One might object: that’s all bygones. Labour Zionism has not been in power for decades. The course of the country is now decided by others.
But Labour Zionism’s decline is also a reflection of its success. Some of its attitudes sunk so deep into the texture of Israeli life, that they no longer require a distinct party to represent them. Above all, the pragmatism has caught, along with the suspicion of grand plans and lofty principles. Unless you are willing to cast your lot with living others, principles are empty posture. The left’s decline since the seventies coincided with its increasing propensity to put global before local. Its best and brightest now turned towards Western liberalism, for which peace and human rights trumped everyday experience and collective survival. But the low-key pragmatism abandoned by Labour Zionism was picked up by others. It remains the undeclared modus operandi of that society.

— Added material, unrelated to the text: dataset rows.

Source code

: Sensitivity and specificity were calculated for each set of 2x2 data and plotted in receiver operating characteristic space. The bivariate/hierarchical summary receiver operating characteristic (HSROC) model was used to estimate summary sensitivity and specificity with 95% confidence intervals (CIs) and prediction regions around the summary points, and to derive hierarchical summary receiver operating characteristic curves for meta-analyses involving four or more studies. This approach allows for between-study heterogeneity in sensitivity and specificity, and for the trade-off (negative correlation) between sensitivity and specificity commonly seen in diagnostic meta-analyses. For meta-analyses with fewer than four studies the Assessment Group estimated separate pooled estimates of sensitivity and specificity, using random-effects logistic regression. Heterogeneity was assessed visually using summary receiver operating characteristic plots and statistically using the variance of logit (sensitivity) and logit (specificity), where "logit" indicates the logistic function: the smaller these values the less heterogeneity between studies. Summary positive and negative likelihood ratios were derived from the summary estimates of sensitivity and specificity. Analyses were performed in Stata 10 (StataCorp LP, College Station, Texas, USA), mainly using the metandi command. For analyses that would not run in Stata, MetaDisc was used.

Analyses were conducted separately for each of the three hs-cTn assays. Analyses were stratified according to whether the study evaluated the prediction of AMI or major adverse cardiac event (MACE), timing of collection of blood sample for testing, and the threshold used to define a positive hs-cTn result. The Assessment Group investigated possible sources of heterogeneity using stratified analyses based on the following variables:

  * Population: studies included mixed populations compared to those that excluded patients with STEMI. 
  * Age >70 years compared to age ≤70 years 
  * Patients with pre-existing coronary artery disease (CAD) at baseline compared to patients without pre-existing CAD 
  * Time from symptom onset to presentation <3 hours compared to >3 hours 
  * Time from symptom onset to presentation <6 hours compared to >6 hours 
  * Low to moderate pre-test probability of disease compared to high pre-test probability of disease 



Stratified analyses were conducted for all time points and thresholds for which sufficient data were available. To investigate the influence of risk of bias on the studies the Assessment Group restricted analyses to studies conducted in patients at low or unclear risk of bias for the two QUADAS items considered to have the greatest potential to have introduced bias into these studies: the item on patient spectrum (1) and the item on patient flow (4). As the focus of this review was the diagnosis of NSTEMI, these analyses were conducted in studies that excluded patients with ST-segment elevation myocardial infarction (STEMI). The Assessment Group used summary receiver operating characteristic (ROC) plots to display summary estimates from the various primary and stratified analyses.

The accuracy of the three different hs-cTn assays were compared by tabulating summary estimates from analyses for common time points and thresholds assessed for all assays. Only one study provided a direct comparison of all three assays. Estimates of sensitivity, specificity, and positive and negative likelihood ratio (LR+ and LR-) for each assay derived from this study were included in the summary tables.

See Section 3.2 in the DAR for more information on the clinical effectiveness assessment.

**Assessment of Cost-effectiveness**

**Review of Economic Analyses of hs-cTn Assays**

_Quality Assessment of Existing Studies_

It involves acknowledging that reality doesn’t streamline to match the formulations of theorists and jurists. It involves a dose of moral ambiguity that awaits resolution, but not anxiously. Is the West Bank a part of Israel, or not? Should religion and state be separate? Are we primarily Jews beholden to tradition and theology rather than citizens united in nothing but constitutional democracy? The answers are constantly yes and no and in between and none of the above. The apparent muddle is not necessarily debilitating because apparent clarity is not always an assurance of success. Too often (Berl would say), clarity just papers over the details that don’t match. Marx had it all wrong, Lenin failed, and the European fascists were defeated. But placing the materially specific before the tidily logical, the Zionist collective survived.
American liberal Jews are right to warn Israel about the strain in the relationship. But that strain does not originate only from under the lamplight of current events. Israel’s preference for security and cohesion above moral precision stems from its striving to be a nation rather than a class; a state rather than a religion. This attitude follows from a systematically secular approach that had once aligned with social democracy. The current Israeli government may give it a face that’s less appealing. But with or without that face, this is much of what Israel was always about.